Data »
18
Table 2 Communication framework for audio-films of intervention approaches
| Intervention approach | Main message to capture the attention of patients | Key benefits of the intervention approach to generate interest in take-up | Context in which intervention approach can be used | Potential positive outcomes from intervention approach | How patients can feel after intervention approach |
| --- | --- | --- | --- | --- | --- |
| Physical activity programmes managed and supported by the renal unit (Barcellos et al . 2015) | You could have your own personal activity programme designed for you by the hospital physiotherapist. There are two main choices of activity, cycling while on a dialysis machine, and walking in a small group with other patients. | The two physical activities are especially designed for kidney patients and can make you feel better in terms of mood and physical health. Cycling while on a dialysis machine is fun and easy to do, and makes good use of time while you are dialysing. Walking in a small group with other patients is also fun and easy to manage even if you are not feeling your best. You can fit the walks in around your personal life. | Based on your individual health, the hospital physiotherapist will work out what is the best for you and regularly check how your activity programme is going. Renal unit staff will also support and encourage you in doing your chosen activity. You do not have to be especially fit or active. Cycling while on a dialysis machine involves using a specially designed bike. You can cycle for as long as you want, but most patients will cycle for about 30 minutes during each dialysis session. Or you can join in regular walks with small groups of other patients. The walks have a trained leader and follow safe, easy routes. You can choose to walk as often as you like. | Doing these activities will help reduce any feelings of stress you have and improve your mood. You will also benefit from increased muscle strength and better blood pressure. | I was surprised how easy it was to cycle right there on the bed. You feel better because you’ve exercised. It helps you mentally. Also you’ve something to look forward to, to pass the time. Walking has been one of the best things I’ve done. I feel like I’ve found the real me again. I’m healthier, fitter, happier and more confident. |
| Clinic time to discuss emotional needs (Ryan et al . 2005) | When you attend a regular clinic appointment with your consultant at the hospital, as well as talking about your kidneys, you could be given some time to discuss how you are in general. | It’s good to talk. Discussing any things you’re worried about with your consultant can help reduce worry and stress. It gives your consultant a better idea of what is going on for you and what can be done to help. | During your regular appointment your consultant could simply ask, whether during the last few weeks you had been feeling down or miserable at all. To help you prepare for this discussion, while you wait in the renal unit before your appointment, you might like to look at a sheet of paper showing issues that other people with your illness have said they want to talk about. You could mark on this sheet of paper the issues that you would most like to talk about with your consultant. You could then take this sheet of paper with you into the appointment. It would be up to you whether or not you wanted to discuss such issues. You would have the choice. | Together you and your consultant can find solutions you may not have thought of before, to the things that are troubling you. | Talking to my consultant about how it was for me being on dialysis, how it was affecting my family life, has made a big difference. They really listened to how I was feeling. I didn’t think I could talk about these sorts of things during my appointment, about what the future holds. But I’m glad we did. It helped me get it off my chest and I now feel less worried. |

What the exercise asks »
The data above should be returned exactly as written.

Reply »
18
Table 2 Communication framework for audio-films of intervention approaches
| Intervention approach | Main message to capture the attention of patients | Key benefits of the intervention approach to generate interest in take-up | Context in which intervention approach can be used | Potential positive outcomes from intervention approach | How patients can feel after intervention approach |
| --- | --- | --- | --- | --- | --- |
| Physical activity programmes managed and supported by the renal unit (Barcellos et al . 2015) | You could have your own personal activity programme designed for you by the hospital physiotherapist. There are two main choices of activity, cycling while on a dialysis machine, and walking in a small group with other patients. | The two physical activities are especially designed for kidney patients and can make you feel better in terms of mood and physical health. Cycling while on a dialysis machine is fun and easy to do, and makes good use of time while you are dialysing. Walking in a small group with other patients is also fun and easy to manage even if you are not feeling your best. You can fit the walks in around your personal life. | Based on your individual health, the hospital physiotherapist will work out what is the best for you and regularly check how your activity programme is going. Renal unit staff will also support and encourage you in doing your chosen activity. You do not have to be especially fit or active. Cycling while on a dialysis machine involves using a specially designed bike. You can cycle for as long as you want, but most patients will cycle for about 30 minutes during each dialysis session. Or you can join in regular walks with small groups of other patients. The walks have a trained leader and follow safe, easy routes. You can choose to walk as often as you like. | Doing these activities will help reduce any feelings of stress you have and improve your mood. You will also benefit from increased muscle strength and better blood pressure. | I was surprised how easy it was to cycle right there on the bed. You feel better because you’ve exercised. It helps you mentally. Also you’ve something to look forward to, to pass the time. Walking has been one of the best things I’ve done. I feel like I’ve found the real me again. I’m healthier, fitter, happier and more confident. |
| Clinic time to discuss emotional needs (Ryan et al . 2005) | When you attend a regular clinic appointment with your consultant at the hospital, as well as talking about your kidneys, you could be given some time to discuss how you are in general. | It’s good to talk. Discussing any things you’re worried about with your consultant can help reduce worry and stress. It gives your consultant a better idea of what is going on for you and what can be done to help. | During your regular appointment your consultant could simply ask, whether during the last few weeks you had been feeling down or miserable at all. To help you prepare for this discussion, while you wait in the renal unit before your appointment, you might like to look at a sheet of paper showing issues that other people with your illness have said they want to talk about. You could mark on this sheet of paper the issues that you would most like to talk about with your consultant. You could then take this sheet of paper with you into the appointment. It would be up to you whether or not you wanted to discuss such issues. You would have the choice. | Together you and your consultant can find solutions you may not have thought of before, to the things that are troubling you. | Talking to my consultant about how it was for me being on dialysis, how it was affecting my family life, has made a big difference. They really listened to how I was feeling. I didn’t think I could talk about these sorts of things during my appointment, about what the future holds. But I’m glad we did. It helped me get it off my chest and I now feel less worried. |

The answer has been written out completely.